Why did that matter? In short, because ‘resident of a contracting state’ was defined, as it is in most (all?) UK tax treaties, and the OECD model form, in article 4, as a ‘person’ resident in a contracting state and ‘person’ was itself defined in article 3(1)(d) as ‘compris[ing] an individual, a company and any other body of persons, but does not include partnerships which are not treated as bodies corporate for tax purposes in either contracting state’. 

So, if you are not a ‘person’ for treaty purposes, you can’t be a resident of a contracting state for treaty purposes either. Even if you are, in fact, a resident of a contracting state!
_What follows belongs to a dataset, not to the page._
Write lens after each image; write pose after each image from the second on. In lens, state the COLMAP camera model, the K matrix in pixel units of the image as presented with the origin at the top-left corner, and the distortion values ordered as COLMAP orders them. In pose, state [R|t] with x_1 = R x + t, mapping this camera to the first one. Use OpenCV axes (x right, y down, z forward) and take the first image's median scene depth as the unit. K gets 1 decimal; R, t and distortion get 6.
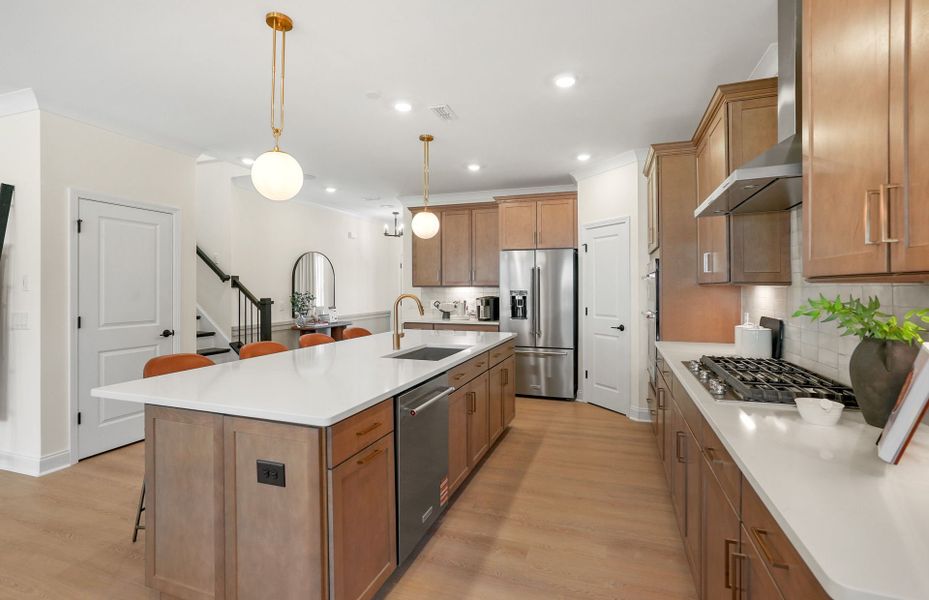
lens RADIAL K [[435.9, 0, 458.7], [0, 435.9, 290.7], [0, 0, 1]] dist [-0.012287, 0.005116]
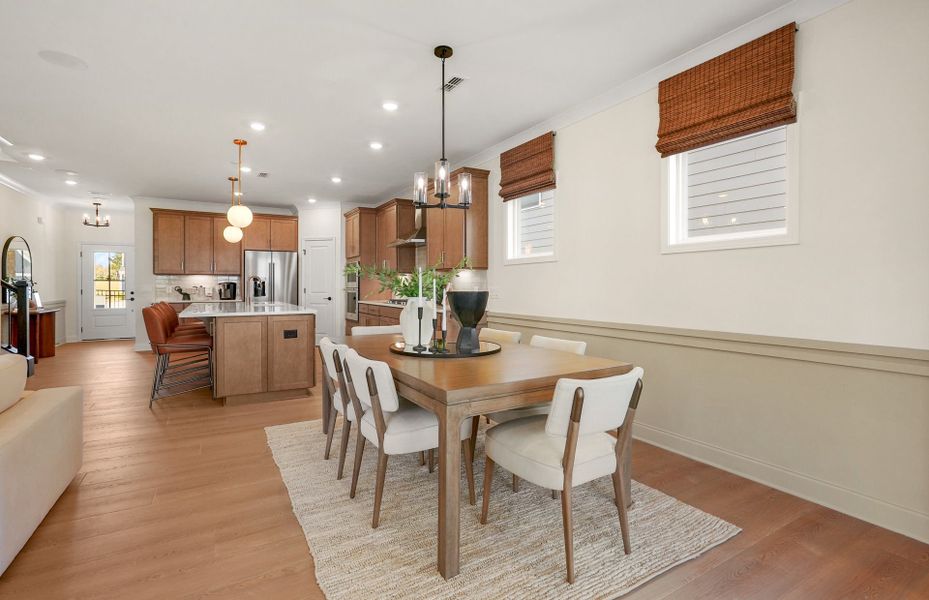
lens RADIAL K [[435.9, 0, 462.0], [0, 435.9, 293.1], [0, 0, 1]] dist [-0.012287, 0.005116]
pose [[0.649834, -0.011117, 0.759995, -0.564464], [0.002726, 0.999921, 0.012296, 0.037547], [-0.760071, -0.005918, 0.649813, -0.511956]]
That in turn reminded me of the UK Court of Appeal’s decision in IRC v Padmore [1989] STC 493 that the UK could not tax the UK resident individual partners in a Jersey partnership of patent and trademark specialists because the partnership was a ‘person’ for the purposes of the UK/Jersey tax treaty by virtue of being a ‘body of persons’ (as a matter of general English usage and despite, rather confusingly, not being a ‘body of persons’ as that term was defined for either UK or Jersey tax purposes!). And a decision now overridden by ITTOIA 2005 s 858, which restored the UK’s taxing right despite the provisions of any double tax treaty. 

And there’s the rub. Different treaties have different definitions of ‘person’ and so – and I’m struggling for a good word to use here  – ‘something’ which might be a ‘person’ for the purposes of one of the UK’s treaties, and consequently capable of being a resident of a contracting state and entitled to treaty benefits, might not be a ‘person’, and might not be entitled to treaty benefits, under another one of the UK’s treaties. 
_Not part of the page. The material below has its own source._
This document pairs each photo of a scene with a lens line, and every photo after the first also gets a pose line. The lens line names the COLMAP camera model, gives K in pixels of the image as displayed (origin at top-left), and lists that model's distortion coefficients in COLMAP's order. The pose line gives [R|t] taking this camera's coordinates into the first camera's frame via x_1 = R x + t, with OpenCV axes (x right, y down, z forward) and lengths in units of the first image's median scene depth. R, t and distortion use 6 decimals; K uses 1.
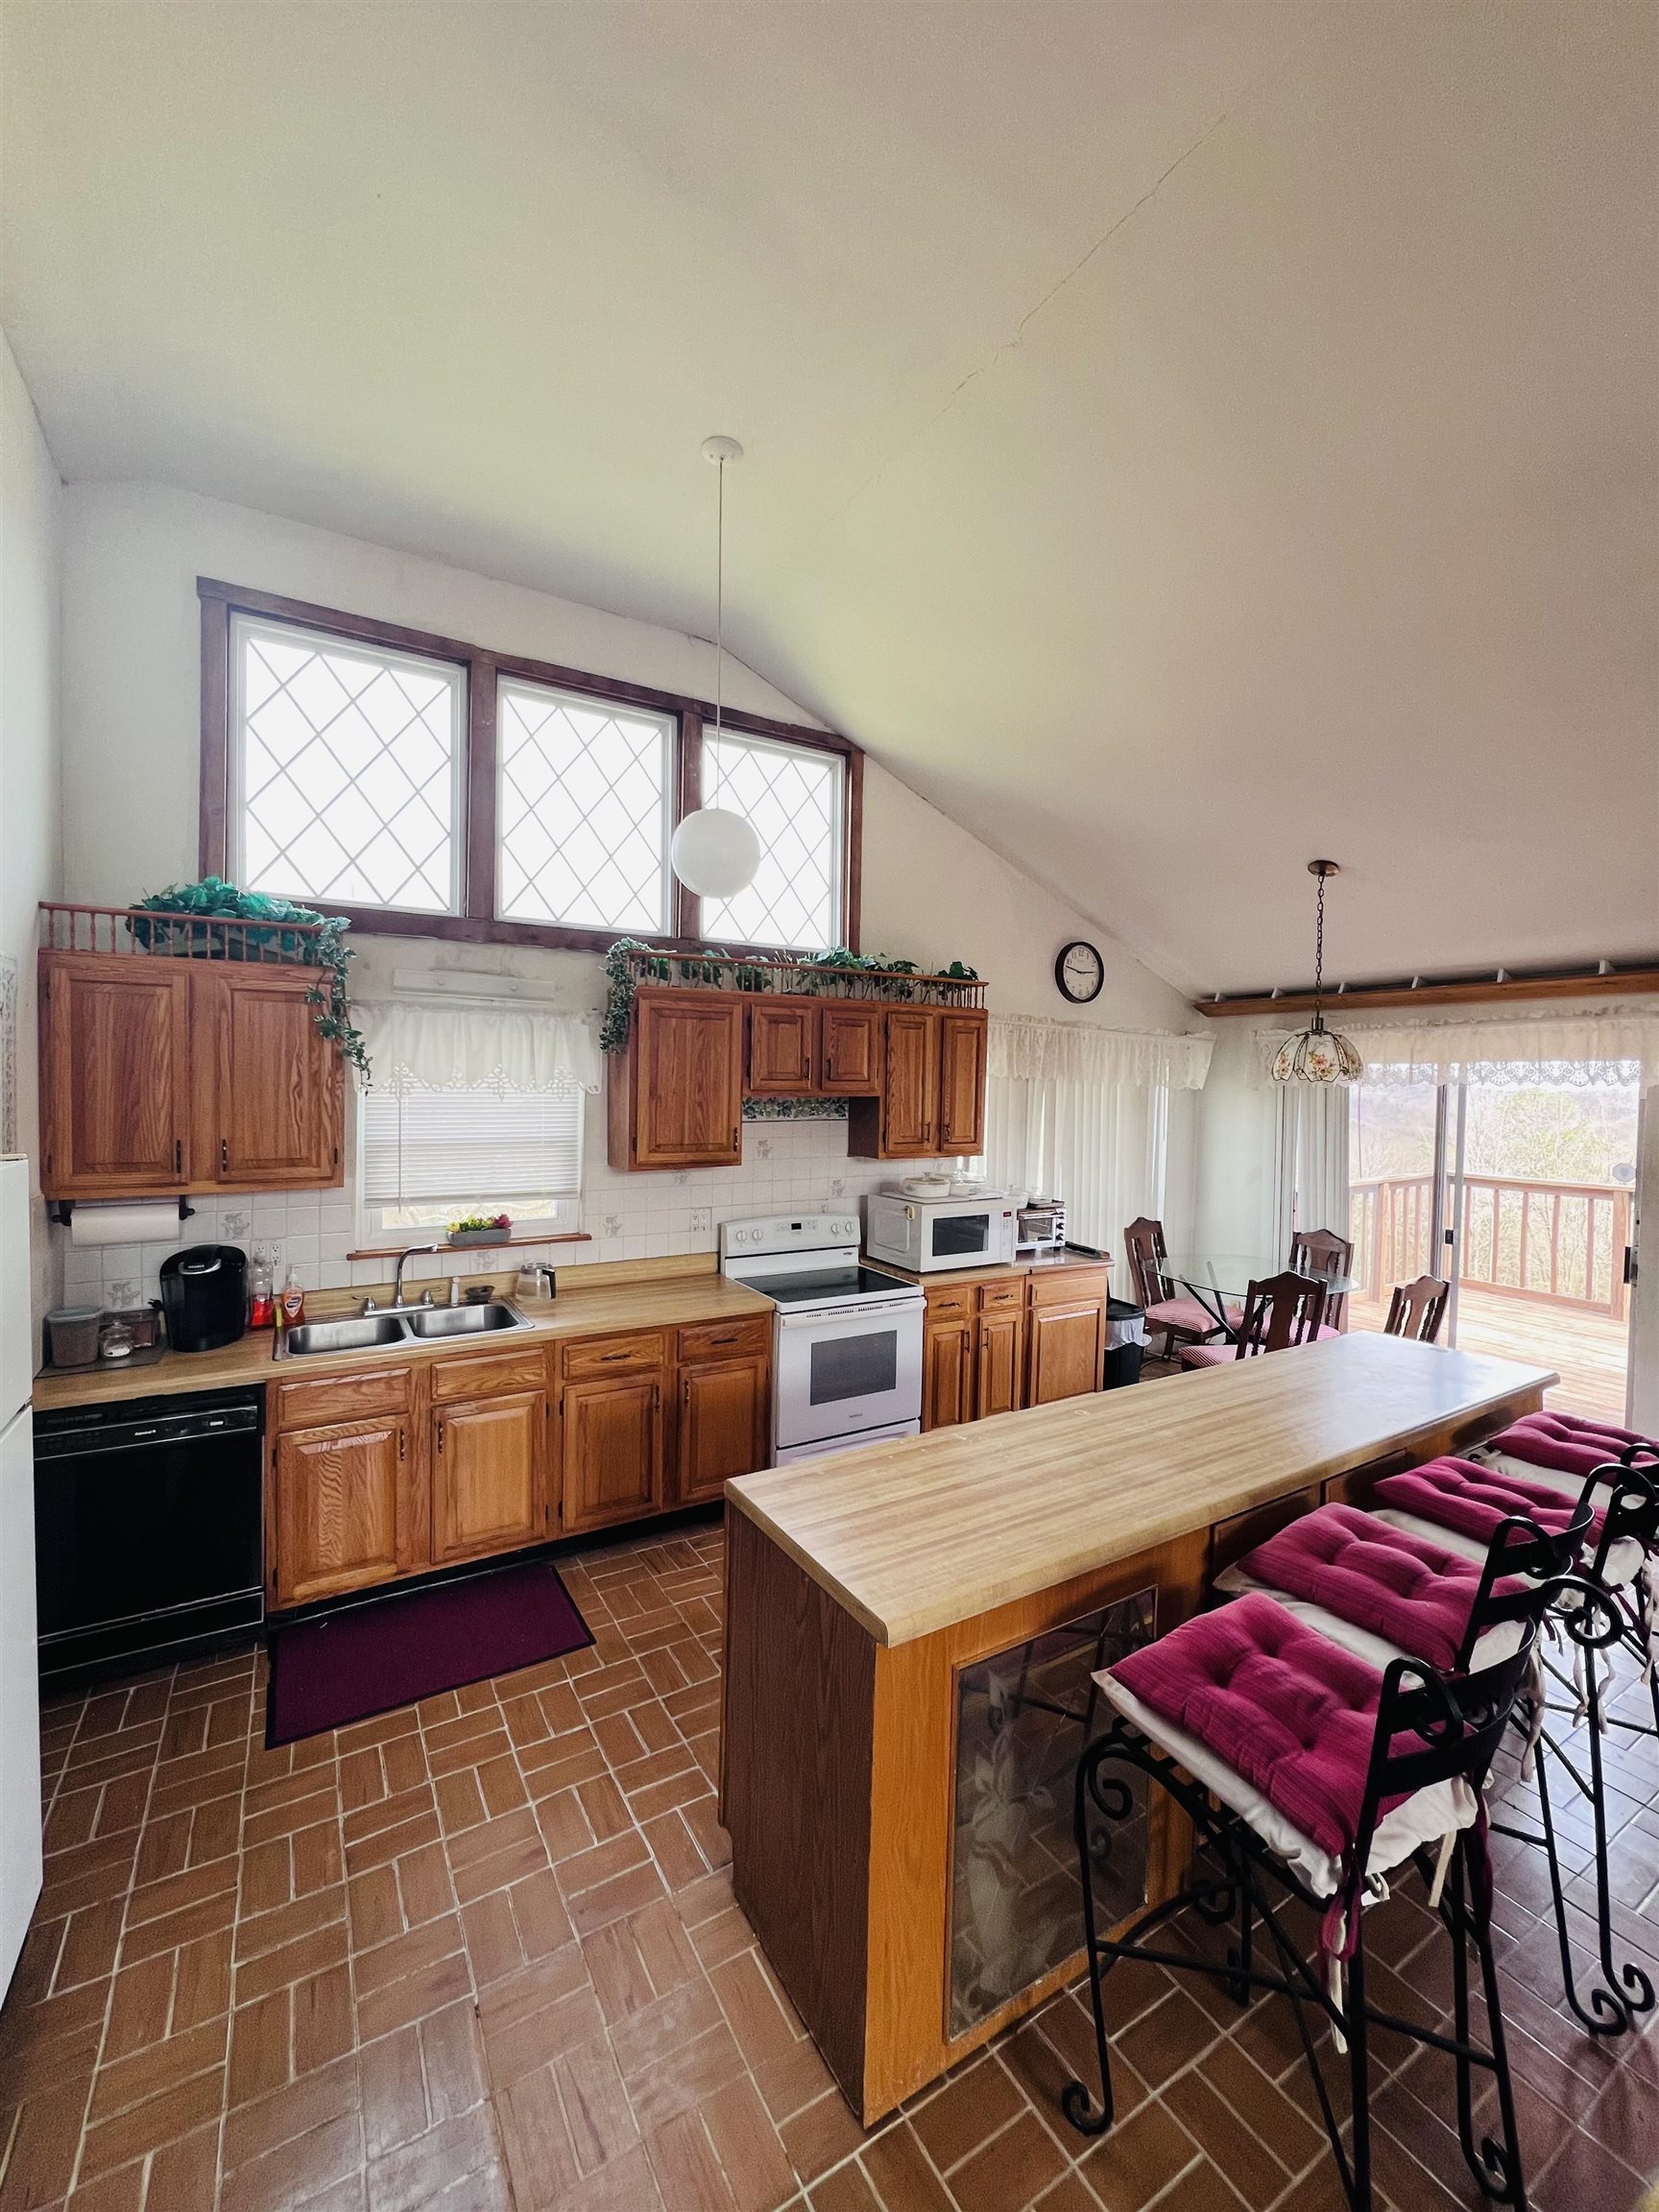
lens RADIAL K [[889.9, 0, 830.9], [0, 889.9, 1101.2], [0, 0, 1]] dist [0.000132, 0.000643]
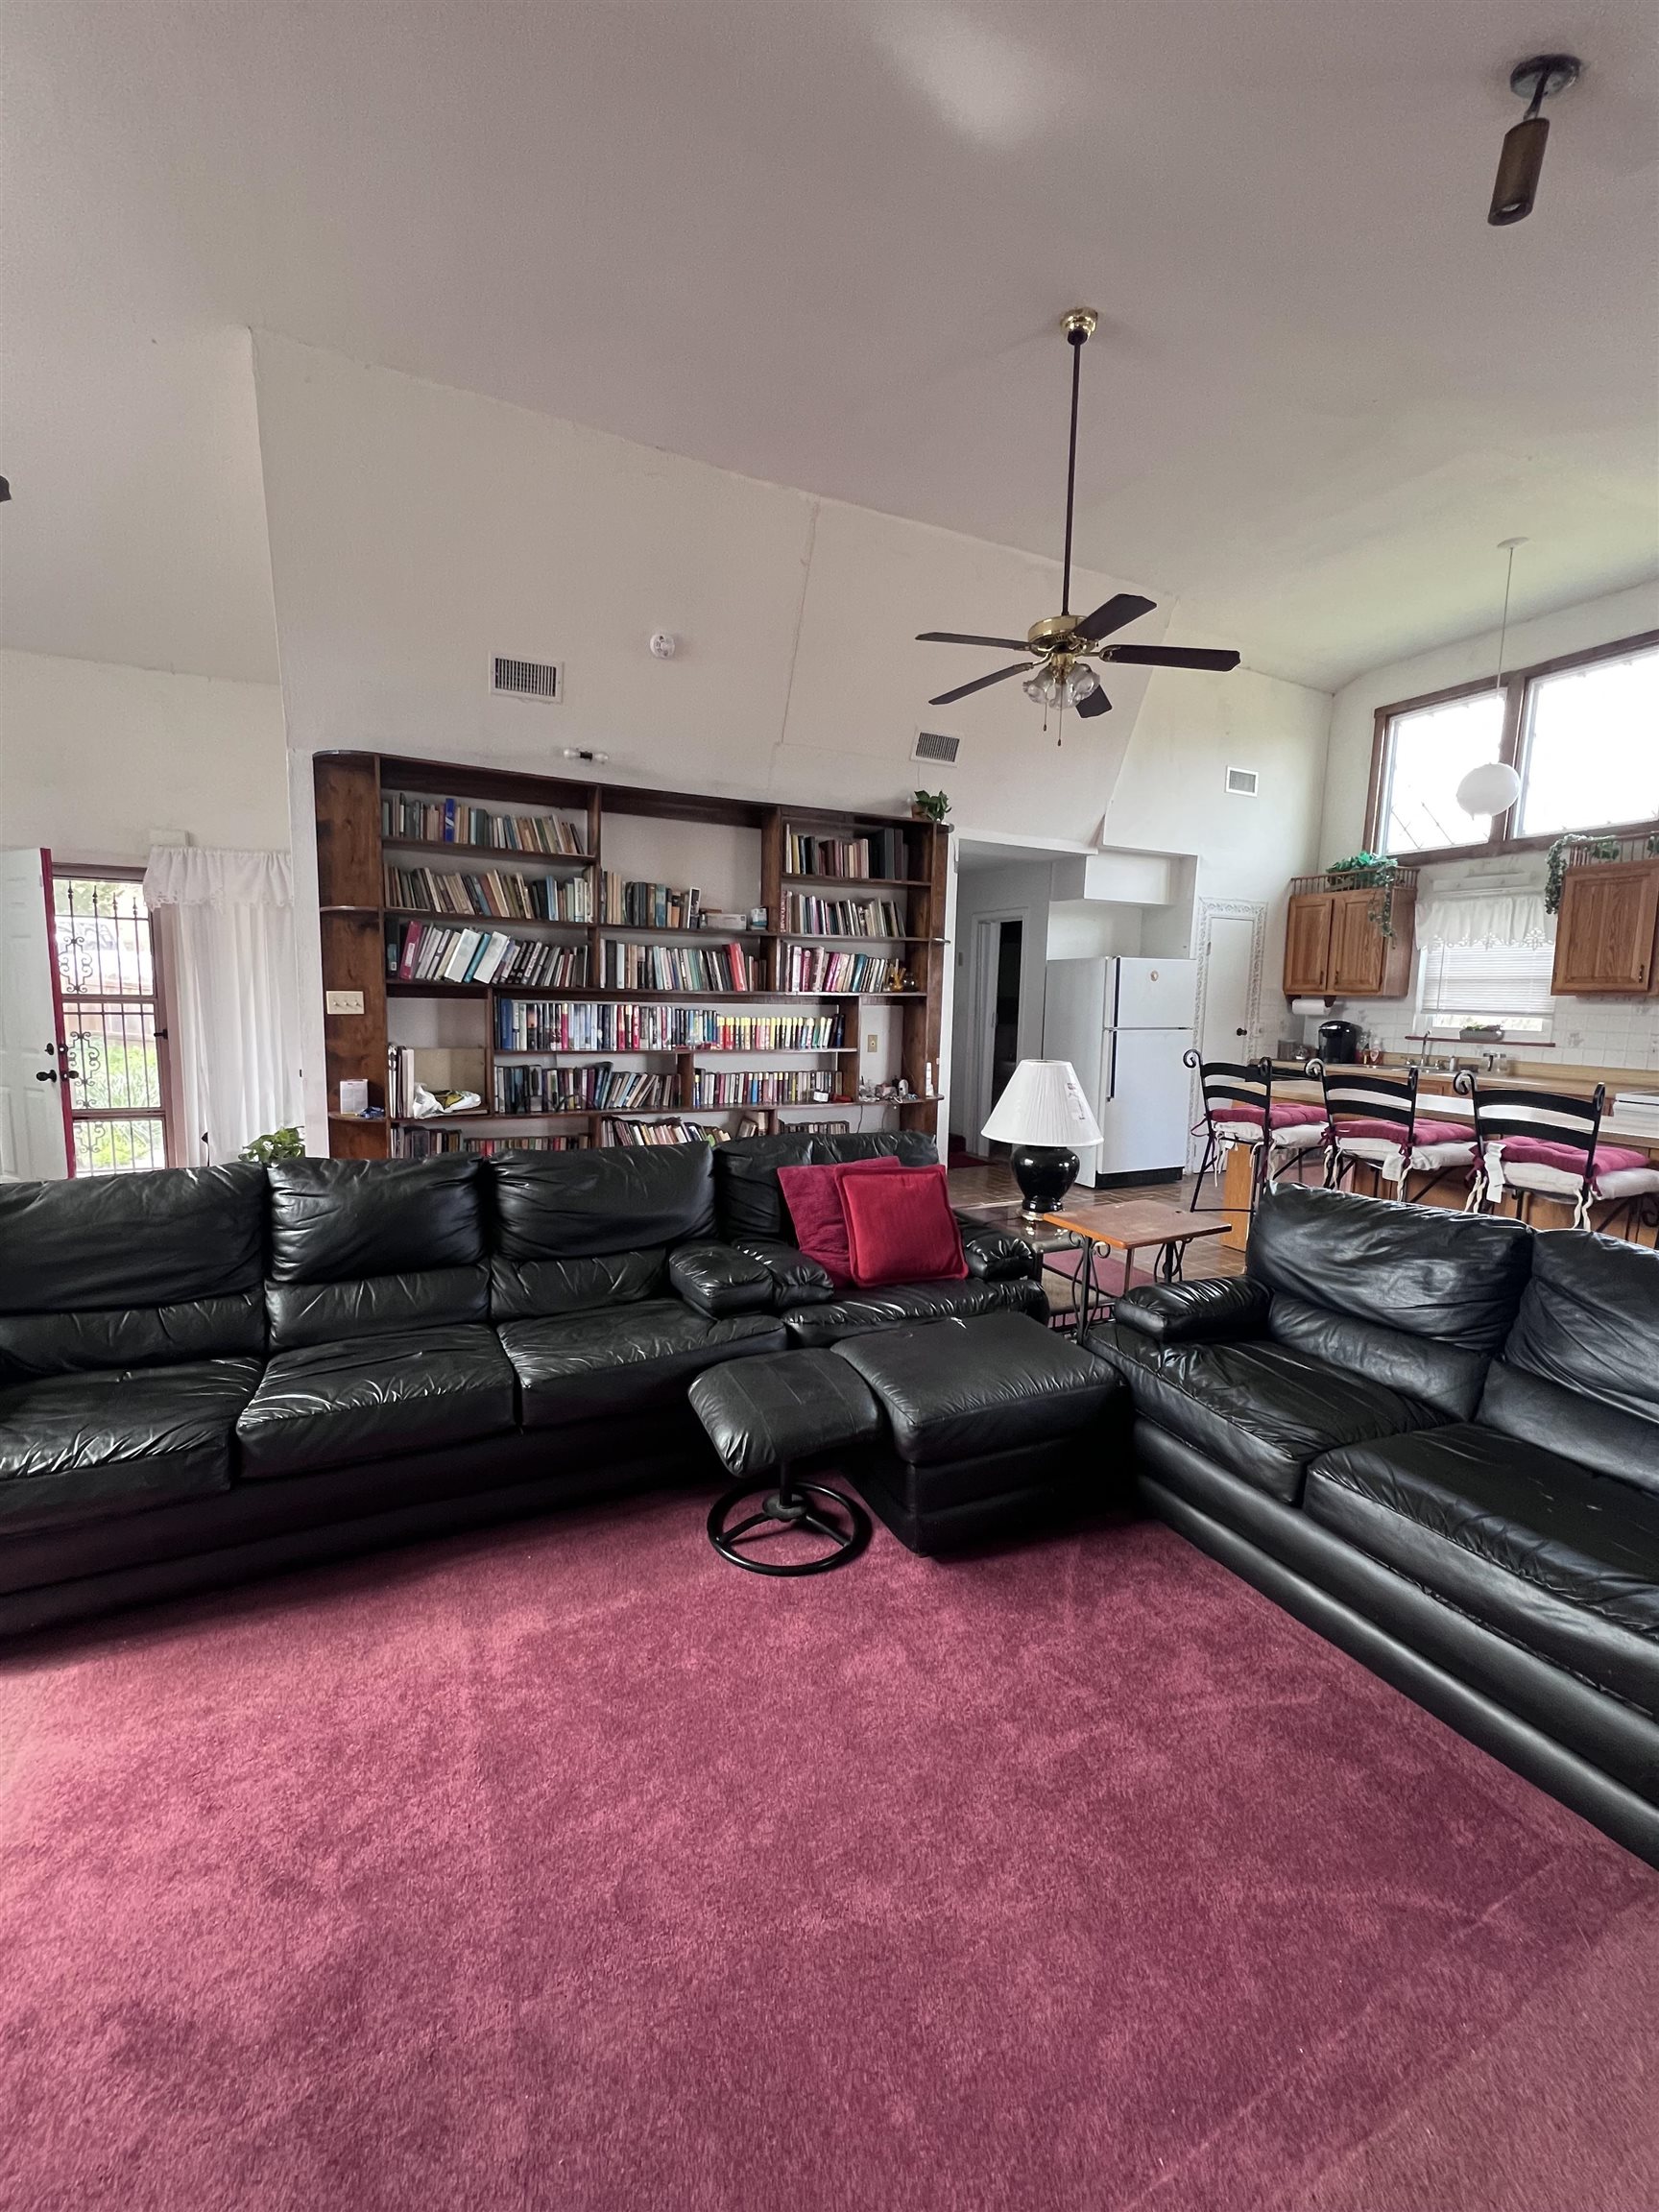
lens RADIAL K [[889.9, 0, 830.9], [0, 889.9, 1101.2], [0, 0, 1]] dist [0.000132, 0.000643]
pose [[-0.078641, 0.107025, -0.991141, 1.396082], [-0.046353, 0.992753, 0.110877, 0.148531], [0.995825, 0.054662, -0.073110, -0.081386]]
Compare the definition of ‘person’ in the UK/Italy treaty above with that in the UK/US treaty, in which ‘person’ includes an individual, an estate, a trust, a partnership, a company, and any other body of persons. 

So it’s a timely reminder that whilst when we are in a rush, the temptation is to skip straight to the dividend, interest or other appropriate article of the relevant treaty, and if it provides for beneficial treatment for a resident of the relevant territory, and the recipient of the relevant income is, as a domestic matter, a resident of the relevant territory, to tick the box and move on (unless, of course, it is a US treaty where we are all now schooled in the need to wade through the limitations on benefits article too!). But we should at least pause and ask whether our resident really is a resident for the purposes of the treaty, albeit that in many cases (looking at a non-pass through company for example), it should be fairly obvious.

Of course, if you are really unlucky, you find that you are entitled to benefits on the face of the relevant treaty but they haven’t actually been given effect under domestic law as once happened to UBS (see UBS AG v HMRC [2007] STC 588). Fortunately, that is a very rare occurrence indeed.